* [TO DO] Please, without the pictures, retype exactly the lines from the start of the material through the line that holds "index tip: (1241, 808)".

* [EXERCISE MATERIAL]
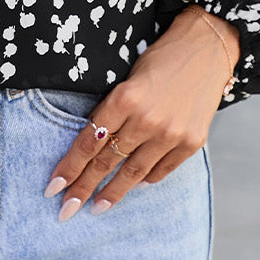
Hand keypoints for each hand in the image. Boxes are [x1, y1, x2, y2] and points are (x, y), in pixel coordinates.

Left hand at [43, 5, 239, 218]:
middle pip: (107, 162)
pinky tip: (132, 186)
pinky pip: (161, 170)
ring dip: (112, 194)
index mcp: (124, 98)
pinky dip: (144, 180)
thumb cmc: (159, 60)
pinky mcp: (192, 142)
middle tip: (65, 210)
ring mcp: (171, 134)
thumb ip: (112, 112)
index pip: (88, 142)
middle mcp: (147, 119)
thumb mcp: (127, 79)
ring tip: (95, 208)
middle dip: (83, 188)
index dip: (68, 168)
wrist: (207, 48)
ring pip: (133, 173)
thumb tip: (92, 148)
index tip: (52, 188)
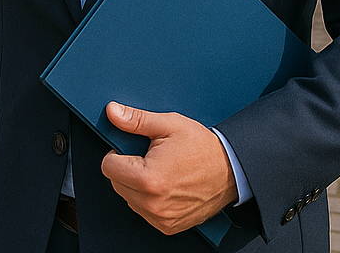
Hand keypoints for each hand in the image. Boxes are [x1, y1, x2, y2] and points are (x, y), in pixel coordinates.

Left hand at [100, 102, 237, 234]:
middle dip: (127, 167)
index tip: (133, 147)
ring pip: (128, 198)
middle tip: (150, 156)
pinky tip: (165, 184)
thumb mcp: (168, 125)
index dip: (118, 152)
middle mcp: (152, 204)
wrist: (230, 171)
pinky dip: (148, 198)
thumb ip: (136, 120)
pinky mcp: (168, 227)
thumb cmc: (201, 148)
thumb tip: (112, 112)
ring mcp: (161, 219)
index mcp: (149, 179)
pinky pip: (143, 211)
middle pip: (116, 183)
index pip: (108, 167)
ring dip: (136, 184)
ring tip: (160, 169)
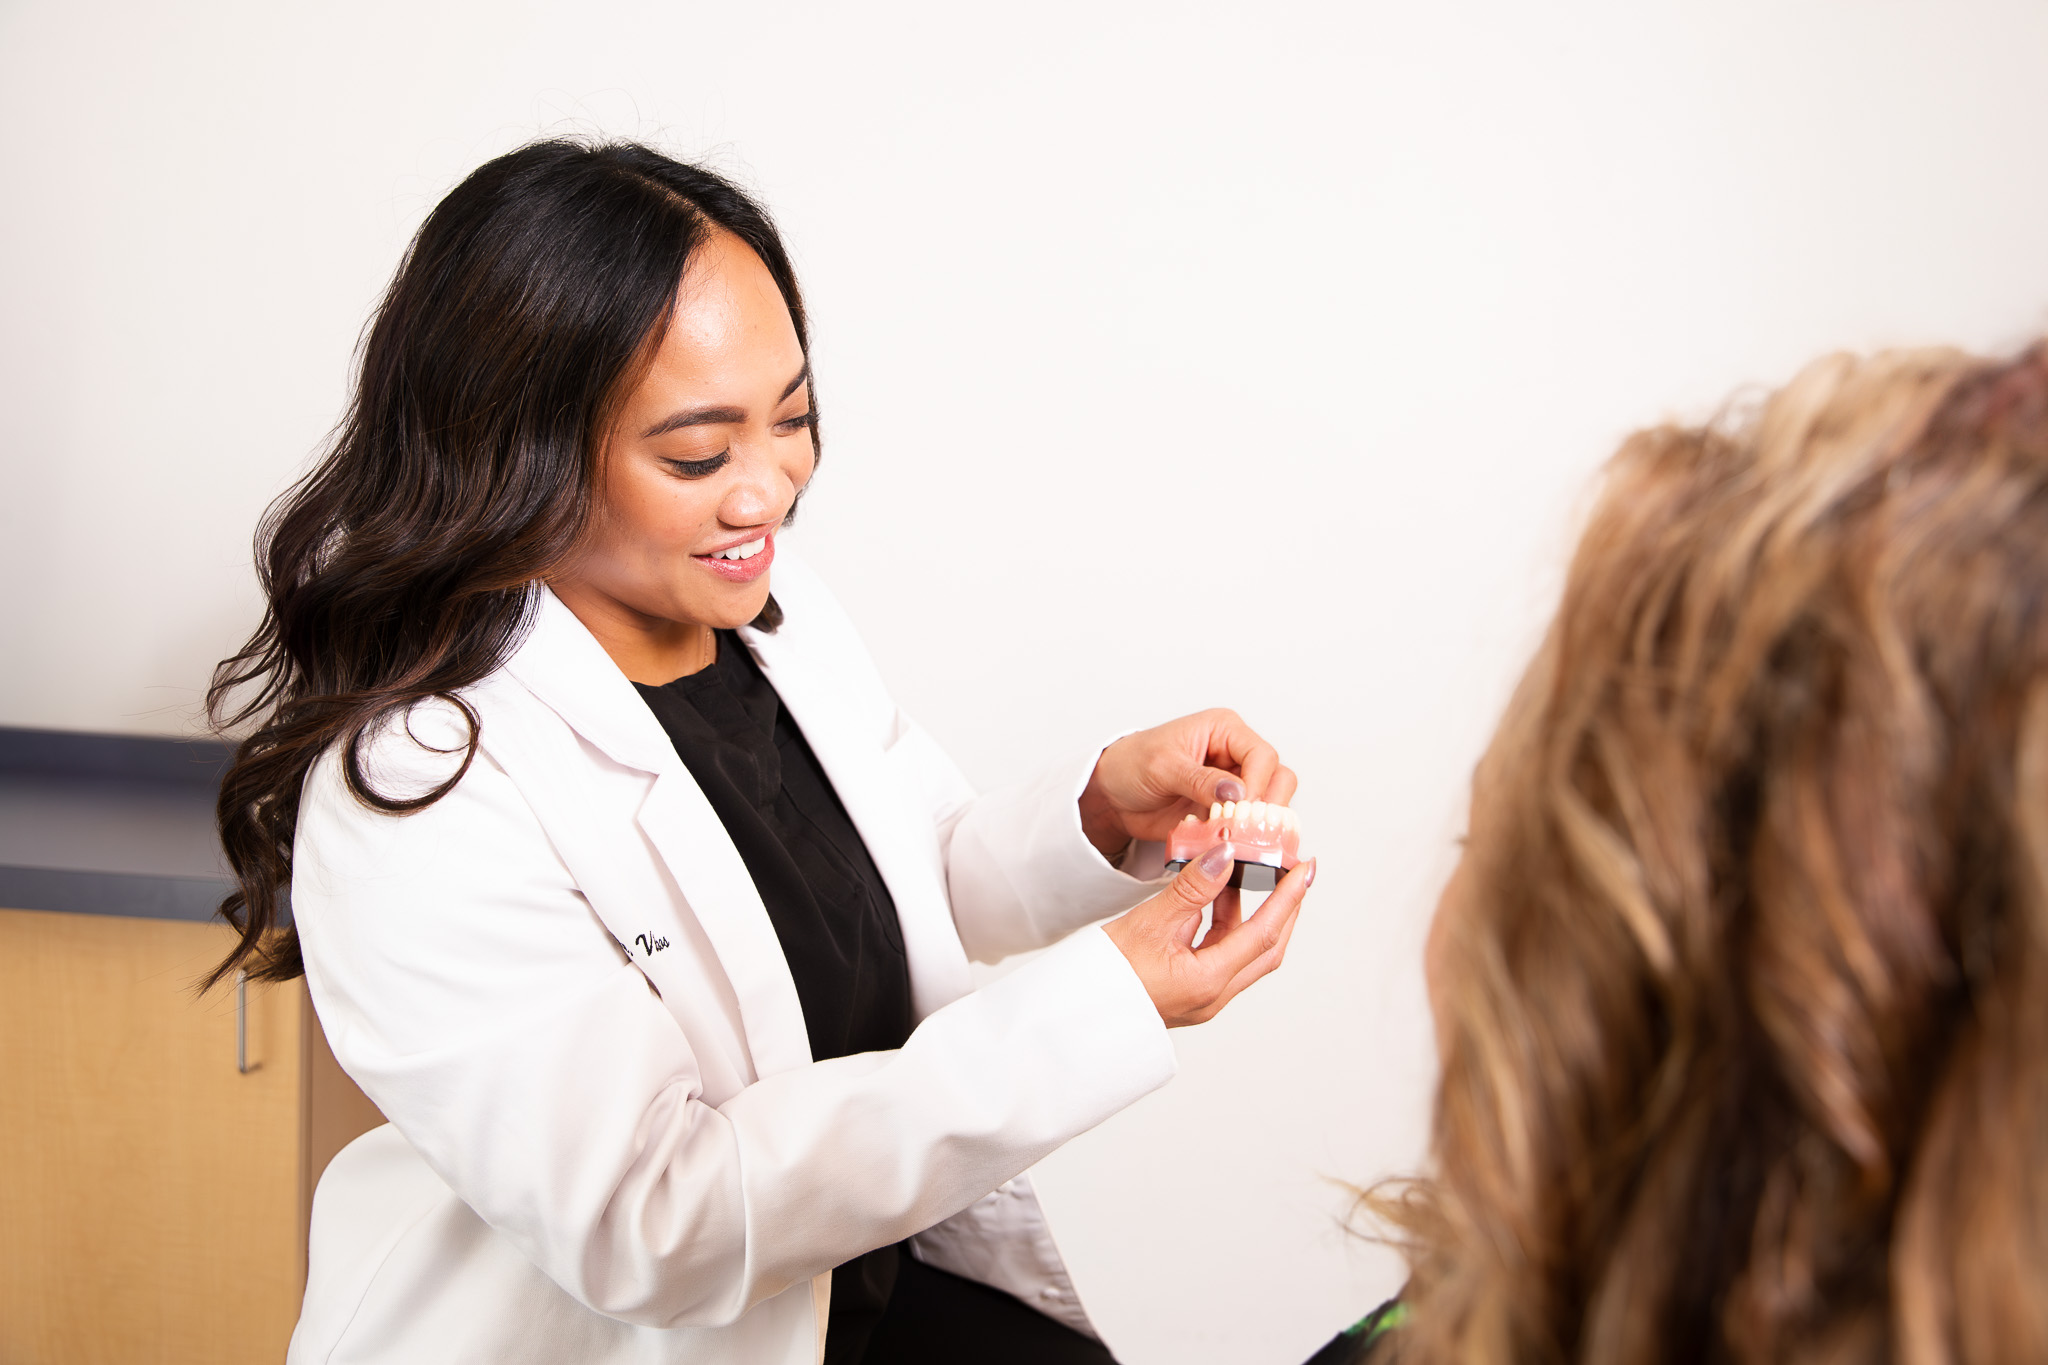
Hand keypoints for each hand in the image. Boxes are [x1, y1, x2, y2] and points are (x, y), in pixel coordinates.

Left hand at [1077, 708, 1297, 859]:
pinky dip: (1241, 840)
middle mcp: (1235, 757)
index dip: (1258, 783)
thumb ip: (1200, 780)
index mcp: (1224, 731)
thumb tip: (1236, 793)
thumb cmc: (1131, 764)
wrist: (1111, 795)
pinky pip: (1247, 828)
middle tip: (1244, 827)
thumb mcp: (1162, 766)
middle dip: (1267, 806)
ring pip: (1269, 807)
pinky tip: (1224, 848)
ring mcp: (1233, 788)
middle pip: (1278, 780)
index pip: (1262, 755)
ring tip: (1233, 839)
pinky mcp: (1225, 814)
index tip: (1241, 808)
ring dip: (1256, 825)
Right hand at [1102, 843, 1314, 1026]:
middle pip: (1265, 949)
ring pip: (1243, 952)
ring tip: (1245, 875)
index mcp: (1208, 982)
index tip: (1305, 870)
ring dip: (1250, 914)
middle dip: (1283, 910)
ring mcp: (1202, 996)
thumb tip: (1224, 856)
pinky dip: (1225, 925)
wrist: (1076, 1013)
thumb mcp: (1148, 922)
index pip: (1263, 934)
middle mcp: (1213, 995)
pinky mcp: (1189, 990)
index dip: (1288, 899)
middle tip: (1293, 874)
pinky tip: (1214, 899)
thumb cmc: (1104, 976)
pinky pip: (1220, 954)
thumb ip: (1190, 889)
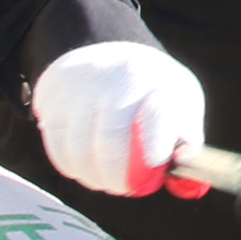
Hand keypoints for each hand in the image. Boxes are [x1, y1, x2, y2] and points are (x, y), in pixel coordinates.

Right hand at [28, 43, 209, 198]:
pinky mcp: (54, 88)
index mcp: (159, 82)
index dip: (153, 151)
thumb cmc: (153, 90)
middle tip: (122, 189)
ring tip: (100, 180)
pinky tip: (80, 165)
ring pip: (77, 148)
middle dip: (116, 179)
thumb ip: (187, 144)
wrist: (111, 50)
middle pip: (110, 142)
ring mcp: (82, 82)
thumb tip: (186, 184)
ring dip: (89, 176)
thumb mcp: (182, 105)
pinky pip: (54, 141)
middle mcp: (119, 78)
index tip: (149, 177)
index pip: (158, 117)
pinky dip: (67, 163)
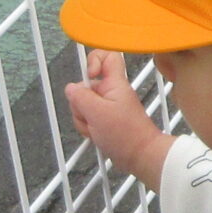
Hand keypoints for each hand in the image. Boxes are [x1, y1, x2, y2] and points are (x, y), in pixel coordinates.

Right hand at [66, 49, 175, 184]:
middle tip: (93, 116)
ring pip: (84, 105)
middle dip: (81, 105)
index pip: (107, 56)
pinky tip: (96, 135)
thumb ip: (81, 98)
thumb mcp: (97, 114)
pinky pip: (88, 119)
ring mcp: (109, 106)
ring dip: (84, 120)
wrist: (140, 157)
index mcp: (115, 83)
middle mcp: (112, 92)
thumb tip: (71, 88)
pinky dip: (88, 128)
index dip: (93, 60)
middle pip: (86, 87)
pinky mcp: (106, 120)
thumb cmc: (126, 135)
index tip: (88, 76)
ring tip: (97, 129)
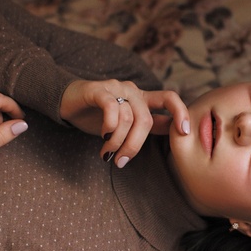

* [EXPECTED OUTPUT]
Hand keypoints for each hand in the image. Boxes are [x1, y1, x2, y2] and points are (x, y), in pixel coordinates.

Left hand at [43, 5, 239, 218]:
middle pip: (107, 162)
pinky tip: (132, 186)
pinky pip: (161, 170)
ring dip: (112, 194)
index mcp: (124, 98)
pinky dip: (144, 180)
thumb cmc: (159, 60)
pinky mcp: (192, 142)
middle tip: (65, 210)
ring mcp: (171, 134)
thumb ip: (112, 112)
index pip: (88, 142)
middle mcp: (147, 119)
thumb mcp: (127, 79)
ring tip: (95, 208)
middle dip: (83, 188)
index dip: (68, 168)
wrist: (207, 48)
ring pip: (133, 173)
thumb tip: (92, 148)
index tip: (52, 188)
Hand keypoints for each hand in the image. Boxes are [x1, y1, x2, y2] and points are (x, y), in pixel coordinates.

Left hand at [100, 102, 237, 234]:
middle dip: (127, 167)
index tip: (133, 147)
ring pip: (128, 198)
middle tip: (150, 156)
pinky tip: (165, 184)
thumb mcp: (168, 125)
index dip: (118, 152)
middle mcp: (152, 204)
wrist: (230, 171)
pinky dip: (148, 198)
thumb ip: (136, 120)
pinky mcp: (168, 227)
thumb cmc: (201, 148)
thumb tip: (112, 112)
ring mcp: (161, 219)
index mcp: (149, 179)
pinky pip: (143, 211)
middle pip: (116, 183)
index pip: (108, 167)
ring dip: (136, 184)
ring tip: (160, 169)
Hand keypoints for each hand in the image. Boxes are [x1, y1, x2, y2] and points are (x, y), in pixel coordinates.

Left hand at [1077, 708, 1297, 859]:
pinky dip: (1241, 840)
middle mcp: (1235, 757)
index dip: (1258, 783)
thumb ip: (1200, 780)
index mcp: (1224, 731)
thumb tip: (1236, 793)
thumb cmc: (1131, 764)
wrist: (1111, 795)
pinky pip: (1247, 828)
middle tip: (1244, 827)
thumb mcp: (1162, 766)
middle dip: (1267, 806)
ring pip: (1269, 807)
pinky tip: (1224, 848)
ring mcp: (1233, 788)
middle pip: (1278, 780)
index pip: (1262, 755)
ring tip: (1233, 839)
pinky mcp: (1225, 814)
index tip: (1241, 808)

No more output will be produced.